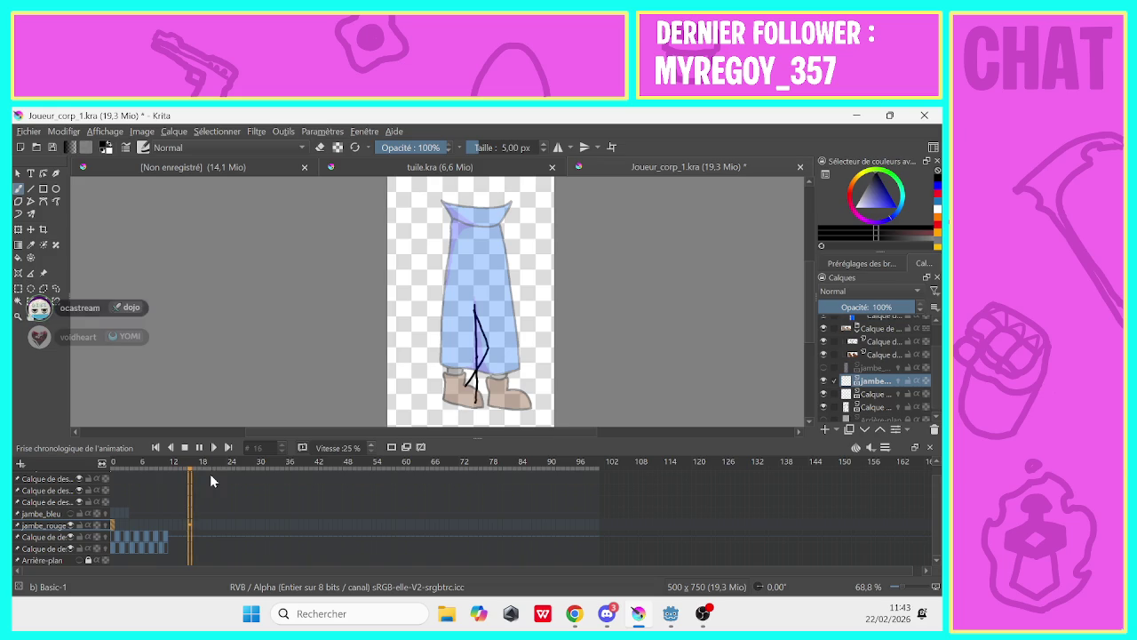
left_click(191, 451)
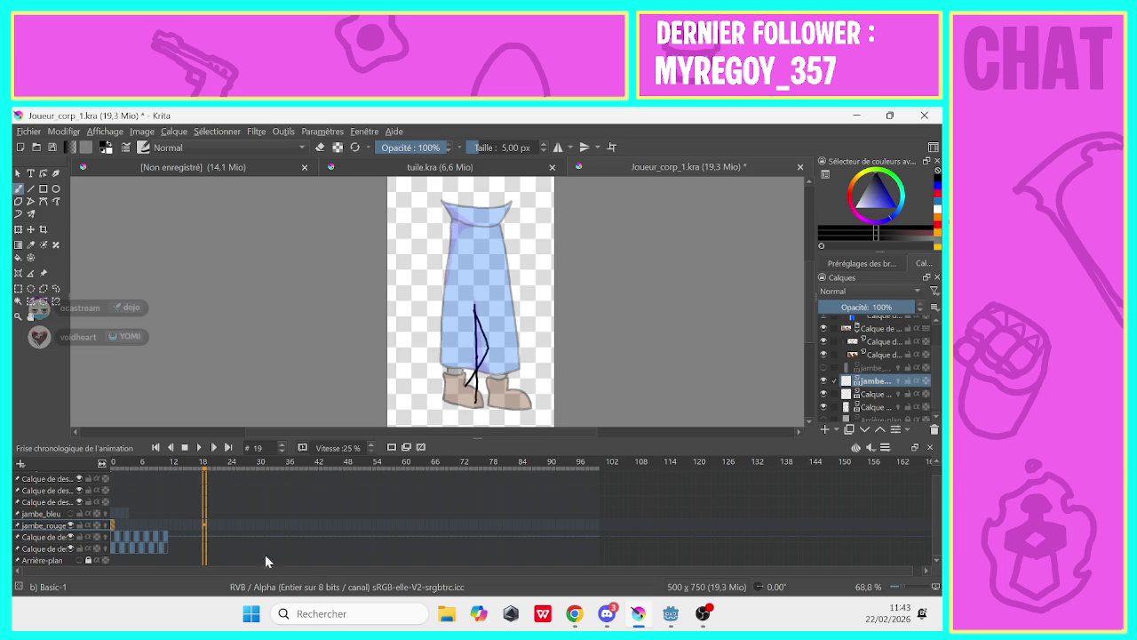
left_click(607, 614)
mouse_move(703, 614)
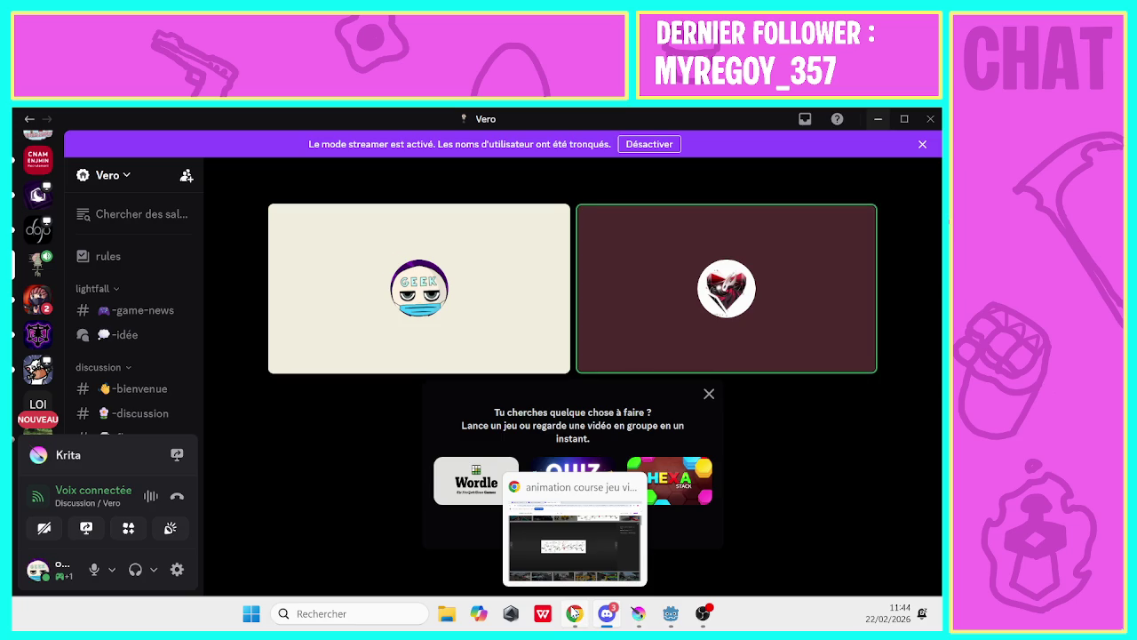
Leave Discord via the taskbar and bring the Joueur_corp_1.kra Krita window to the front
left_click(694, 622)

================

### [Task directions]
Keep the pictures out of the copy and return the rest of the data above exactly.

### [Solution for this task]
left_click(191, 451)
left_click(607, 614)
mouse_move(703, 614)
Leave Discord via the taskbar and bring the Joueur_corp_1.kra Krita window to the front
left_click(694, 622)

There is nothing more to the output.